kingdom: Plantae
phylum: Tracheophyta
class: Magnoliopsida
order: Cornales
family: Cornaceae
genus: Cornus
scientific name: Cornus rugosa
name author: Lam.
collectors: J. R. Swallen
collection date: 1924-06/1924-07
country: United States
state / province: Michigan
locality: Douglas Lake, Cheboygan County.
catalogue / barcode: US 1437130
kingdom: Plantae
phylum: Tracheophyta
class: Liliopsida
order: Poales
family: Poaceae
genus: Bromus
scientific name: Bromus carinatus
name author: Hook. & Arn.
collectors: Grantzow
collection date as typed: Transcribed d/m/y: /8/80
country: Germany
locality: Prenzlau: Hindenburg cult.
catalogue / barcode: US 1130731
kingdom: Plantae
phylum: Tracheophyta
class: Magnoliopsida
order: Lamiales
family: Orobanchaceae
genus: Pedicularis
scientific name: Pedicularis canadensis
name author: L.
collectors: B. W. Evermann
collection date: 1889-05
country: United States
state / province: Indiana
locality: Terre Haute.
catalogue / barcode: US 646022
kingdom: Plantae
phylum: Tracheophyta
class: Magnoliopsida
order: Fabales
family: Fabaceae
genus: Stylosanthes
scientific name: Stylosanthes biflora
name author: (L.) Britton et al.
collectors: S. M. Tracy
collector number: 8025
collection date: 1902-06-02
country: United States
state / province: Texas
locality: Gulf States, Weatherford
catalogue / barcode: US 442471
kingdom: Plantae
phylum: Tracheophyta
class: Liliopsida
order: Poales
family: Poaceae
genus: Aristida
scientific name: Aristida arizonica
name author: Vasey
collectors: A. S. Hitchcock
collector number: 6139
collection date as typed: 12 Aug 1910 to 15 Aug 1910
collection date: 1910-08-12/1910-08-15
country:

PROBLEM DESCRIPTION:
Can you pull every line out of the material above and reproduce each one verbatim, unchanged and in the same order?

WORKED SOLUTION:
kingdom: Plantae
phylum: Tracheophyta
class: Magnoliopsida
order: Cornales
family: Cornaceae
genus: Cornus
scientific name: Cornus rugosa
name author: Lam.
collectors: J. R. Swallen
collection date: 1924-06/1924-07
country: United States
state / province: Michigan
locality: Douglas Lake, Cheboygan County.
catalogue / barcode: US 1437130
kingdom: Plantae
phylum: Tracheophyta
class: Liliopsida
order: Poales
family: Poaceae
genus: Bromus
scientific name: Bromus carinatus
name author: Hook. & Arn.
collectors: Grantzow
collection date as typed: Transcribed d/m/y: /8/80
country: Germany
locality: Prenzlau: Hindenburg cult.
catalogue / barcode: US 1130731
kingdom: Plantae
phylum: Tracheophyta
class: Magnoliopsida
order: Lamiales
family: Orobanchaceae
genus: Pedicularis
scientific name: Pedicularis canadensis
name author: L.
collectors: B. W. Evermann
collection date: 1889-05
country: United States
state / province: Indiana
locality: Terre Haute.
catalogue / barcode: US 646022
kingdom: Plantae
phylum: Tracheophyta
class: Magnoliopsida
order: Fabales
family: Fabaceae
genus: Stylosanthes
scientific name: Stylosanthes biflora
name author: (L.) Britton et al.
collectors: S. M. Tracy
collector number: 8025
collection date: 1902-06-02
country: United States
state / province: Texas
locality: Gulf States, Weatherford
catalogue / barcode: US 442471
kingdom: Plantae
phylum: Tracheophyta
class: Liliopsida
order: Poales
family: Poaceae
genus: Aristida
scientific name: Aristida arizonica
name author: Vasey
collectors: A. S. Hitchcock
collector number: 6139
collection date as typed: 12 Aug 1910 to 15 Aug 1910
collection date: 1910-08-12/1910-08-15
country:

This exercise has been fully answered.